## Article
— begin —
Re: fs: Uninitialized memory read at take_dentry_name_snapshot

[Date Prev][Date Next][Thread Prev][Thread Next][Date Index][Thread Index]

 



On Mon, Sep 04, 2017 at 11:11:04PM +0900, Tetsuo Handa wrote:
> Al Viro wrote:
> > On Mon, Sep 04, 2017 at 09:12:38PM +0900, Tetsuo Handa wrote:
> > > Hello.
> > > 
> > > I hit kmemcheck splat on commit 49d31c2f389acfe8 ("dentry name snapshots") using linux-next-20170901.
> > > Changing to strncpy() fixes this problem, but using strncpy() only if CONFIG_KMEMCHECK=y is better
> > > for performance?
> > 
> > *shrug*
> > 
> > If anything, use dentry->d_name.len + 1 instead of DNAME_INLINE_LEN there, but
> > that's really a false positive.
> 
> A false positive? Isn't it because we do
> 
>   dentry = kmem_cache_alloc(dentry_cache, GFP_KERNEL);
>   (...snipped...)
— end —
## Direction a
From the catalog entries, copy the lines starting at the one containing "locality: Pedregal lava" and ending at the one containing "scientific name: Columnea chrysotricha", with both of those lines included.
The mailing-list message and the catalog entries come from unrelated sources.

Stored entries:
— begin —
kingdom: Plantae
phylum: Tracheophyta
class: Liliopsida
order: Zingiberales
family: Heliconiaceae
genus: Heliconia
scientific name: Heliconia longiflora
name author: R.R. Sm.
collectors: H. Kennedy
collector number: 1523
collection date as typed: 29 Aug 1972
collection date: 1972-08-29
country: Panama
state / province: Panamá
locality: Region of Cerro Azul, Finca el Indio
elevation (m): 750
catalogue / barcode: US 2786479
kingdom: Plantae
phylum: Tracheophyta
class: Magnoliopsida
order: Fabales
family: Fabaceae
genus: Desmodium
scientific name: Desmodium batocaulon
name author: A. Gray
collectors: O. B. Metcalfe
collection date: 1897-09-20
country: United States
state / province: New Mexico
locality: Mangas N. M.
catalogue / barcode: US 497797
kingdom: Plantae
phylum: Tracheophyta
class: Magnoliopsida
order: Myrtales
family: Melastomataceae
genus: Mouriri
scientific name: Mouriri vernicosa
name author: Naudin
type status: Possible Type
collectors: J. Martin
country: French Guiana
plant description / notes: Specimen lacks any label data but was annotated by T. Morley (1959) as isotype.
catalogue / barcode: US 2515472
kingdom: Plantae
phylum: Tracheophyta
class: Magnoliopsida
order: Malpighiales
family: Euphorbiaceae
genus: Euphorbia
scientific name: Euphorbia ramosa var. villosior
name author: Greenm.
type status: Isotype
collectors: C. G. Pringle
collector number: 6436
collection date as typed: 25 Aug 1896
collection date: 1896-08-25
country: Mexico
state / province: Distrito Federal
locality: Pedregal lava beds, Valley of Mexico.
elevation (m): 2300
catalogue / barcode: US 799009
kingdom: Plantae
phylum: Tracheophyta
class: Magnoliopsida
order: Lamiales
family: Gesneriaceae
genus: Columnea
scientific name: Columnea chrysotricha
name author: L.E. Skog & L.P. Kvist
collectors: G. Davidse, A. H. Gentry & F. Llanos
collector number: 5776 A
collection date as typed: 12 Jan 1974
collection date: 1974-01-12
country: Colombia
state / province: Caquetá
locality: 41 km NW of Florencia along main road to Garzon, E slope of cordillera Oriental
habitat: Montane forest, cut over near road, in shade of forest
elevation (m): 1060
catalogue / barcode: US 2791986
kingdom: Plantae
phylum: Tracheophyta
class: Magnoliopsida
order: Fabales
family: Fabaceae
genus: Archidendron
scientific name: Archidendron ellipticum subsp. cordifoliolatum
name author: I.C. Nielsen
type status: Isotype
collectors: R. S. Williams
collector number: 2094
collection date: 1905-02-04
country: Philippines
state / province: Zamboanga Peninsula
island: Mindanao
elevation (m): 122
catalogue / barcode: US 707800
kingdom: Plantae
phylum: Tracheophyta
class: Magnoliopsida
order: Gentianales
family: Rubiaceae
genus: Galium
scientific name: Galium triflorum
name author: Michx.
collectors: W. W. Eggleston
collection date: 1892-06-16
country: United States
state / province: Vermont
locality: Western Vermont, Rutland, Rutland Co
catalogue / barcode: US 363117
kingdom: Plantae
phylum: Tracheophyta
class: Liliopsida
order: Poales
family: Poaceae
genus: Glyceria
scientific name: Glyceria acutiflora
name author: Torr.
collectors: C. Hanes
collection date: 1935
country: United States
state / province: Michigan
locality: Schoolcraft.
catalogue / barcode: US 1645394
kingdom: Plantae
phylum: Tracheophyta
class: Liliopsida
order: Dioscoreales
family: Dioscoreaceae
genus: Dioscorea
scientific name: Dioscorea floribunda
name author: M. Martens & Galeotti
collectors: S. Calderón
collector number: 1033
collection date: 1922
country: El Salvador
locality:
— end —
## Direction b
Continue the kernel mailing-list message about the dentry name snapshot from where it stops.

## Output a
locality: Pedregal lava beds, Valley of Mexico.
elevation (m): 2300
catalogue / barcode: US 799009
kingdom: Plantae
phylum: Tracheophyta
class: Magnoliopsida
order: Lamiales
family: Gesneriaceae
genus: Columnea
scientific name: Columnea chrysotricha

## Output b
>   dname = dentry->d_iname;
>   (...snipped...)
>   memcpy(dname, name->name, name->len);
>   dname[name->len] = 0;
> 
> at __d_alloc() which leaves a room for some of d_iname[] bytes uninitialized?
> So, I think either pad explicitly at __f_alloc() or use dentry->d_name.len + 1 is needed.

It's the same situation as with
	struct foo {char s[10];int v;} *p, *q;
	p = malloc(sizeof struct foo);
	strcpy(p->s, "foo");
	p->v = 69;
	...
	q = malloc(sizeof struct foo);
	memcpy(q, p, sizeof(struct foo));

Sure, bytes after NUL are uninitialized, but that NUL is there
in both copies.  FWIW, kmemcheck could simply copy the information
about source to that about destination - in the example above
we'd end up with "q->v initialized, along with the first 4 bytes of
q->s", which matches the reality.  BTW, how do you handle struct
assignments?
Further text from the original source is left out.